··· Data under study ···
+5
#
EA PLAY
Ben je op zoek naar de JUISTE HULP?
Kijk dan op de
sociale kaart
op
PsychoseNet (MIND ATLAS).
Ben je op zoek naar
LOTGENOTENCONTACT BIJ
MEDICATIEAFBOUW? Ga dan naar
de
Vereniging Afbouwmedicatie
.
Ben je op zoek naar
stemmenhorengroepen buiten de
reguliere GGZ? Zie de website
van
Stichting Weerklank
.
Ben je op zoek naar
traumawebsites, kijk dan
···
*Task description*
Start with the first line of the data and print every line exactly. The line containing "stemmenhorengroepen buiten de" is the last one to include.

*Response to this task*
+5
#
EA PLAY
Ben je op zoek naar de JUISTE HULP?
Kijk dan op de
sociale kaart
op
PsychoseNet (MIND ATLAS).
Ben je op zoek naar
LOTGENOTENCONTACT BIJ
MEDICATIEAFBOUW? Ga dan naar
de
Vereniging Afbouwmedicatie
.
Ben je op zoek naar
stemmenhorengroepen buiten de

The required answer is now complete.